To summarize, it may be said that chronic kidney diseases led to 10% mortalities in 2006 and more than 1.1 million people were hospitalized from 2006 to 2007. The numbers of people receiving dialysis or transplantation of the kidneys have risen by 26% from 2000 to 2007. The cases of diabetes are on the rise (Carmello et al. 2015). There was a two-third increase in the end-stage kidney failure due to diabetes from 2000 to 2007. It has also been seen that the indigenous Australians were 6 times more prone to develop chronic renal failure compared to the other Australians. The rate of casualties from the disease was reported to be as high as 7 times to 11 times in the case of the indigenous people of Australia (Dogan et al. 2014).

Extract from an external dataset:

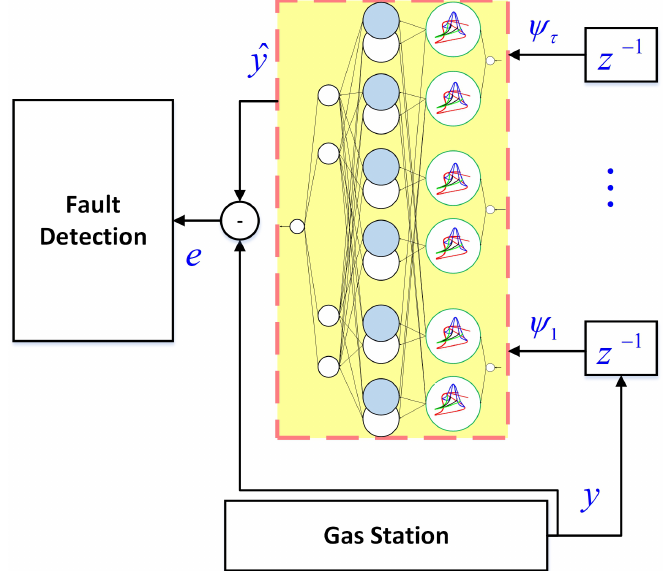
Figure 1. General scheme of the type-3 FLS fault detection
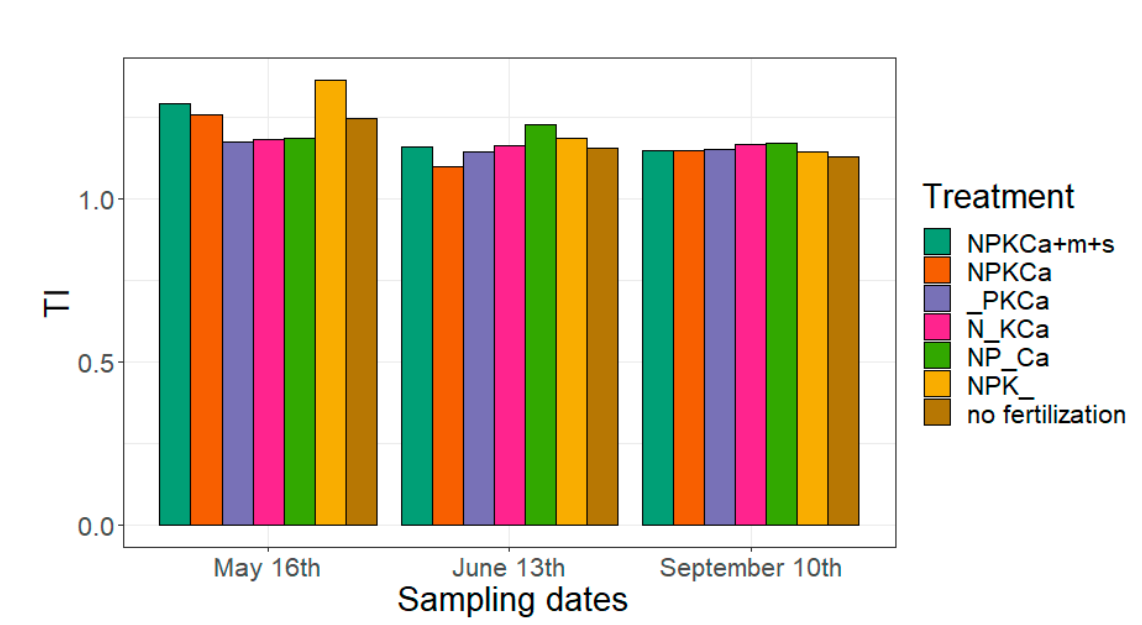
Figure 6. Topological index (TI) of sugar beet topsoil root system for all considered treatments at three sampling dates in 2019 at the long term fertilizer experiment Dikopshof, Germany.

4. The treatment process for end stage renal failure for Glenda
Glenda has already been under Haemodialysis. This process includes the use of an instrument which acts like a real kidney and helps to flush out toxins from the blood. Another method could be Peritoneal Dialysis. Since Glenda does not want to stay at the hospital for dialysis any more, she can be transferred to home for the process of Peritoneal Dialysis. This process allows cleaning of the blood within the body. This can be done at home. This will help her to continue her treatment without remaining untreated (Massy et al. 2014). The other option for treatment could be transplantation of the kidneys. But at this stage, it is not advisable for Glenda. It is a much prudent decision to see how the Peritoneal Dialysis impacts Glenda. If it is not showing improvements within a few months, then the other options like Haemodialysis need to be considered. In that case, Glenda will have to be kept very close to the hospital for treatment. In that case, it will be wise for her not to leave the hospital and stay at Wurrumiyanga. If she is shifted to her home town in Wurankuwu, she will not be able to receive proper treatment and medication as Wurankuwu is a rural area with the mere population of 50 residents. It does not have the infrastructure to treat critical disease like CRF (Robertset al. 2012).
5. Difference between implied consent and compliance in case of Glenda
Prior to the process of nursing, the nurse should be careful, about depending on the concept of consent which is implied. It is very important to take written or verbal consent of the patient during the course of treatment. If the patient does not communicate any consent in detail to the doctor or the attending nurse for the course of treatment, then in absence of consensus, the nurse or doctor will have to carry on the treatment (Chen et al. 2014).This is implied consent is known as compliance. It is always advisable for all the nurses to carry on the concept of implied consent and not compliance. In the case of Glenda we can see the over usage of compliance rather than implied consent. The nurse never knew that Glenda did not want to continue with the process of dialysis and wanted to go back to her home. It should have been asked to Glenda before starting the various treatment procedures (AktaAY et al. 2015).
To end this article, it might be observed that, Chronic Renal Failure and End-stage Renal Failure are on the rise in Australia. It is especially more potent in the indigenous Australian people. Every year there has been a rise of diseases like diabetes and high blood pressure in these people. These are causing the problem of kidney failure. We can see the situation with Glenda’s story. We have also come across the different treatment procedures and nursing techniques to keep the disease under control. Here one can also observe the concepts of implied consent and compliance (Cayir et al. 2015).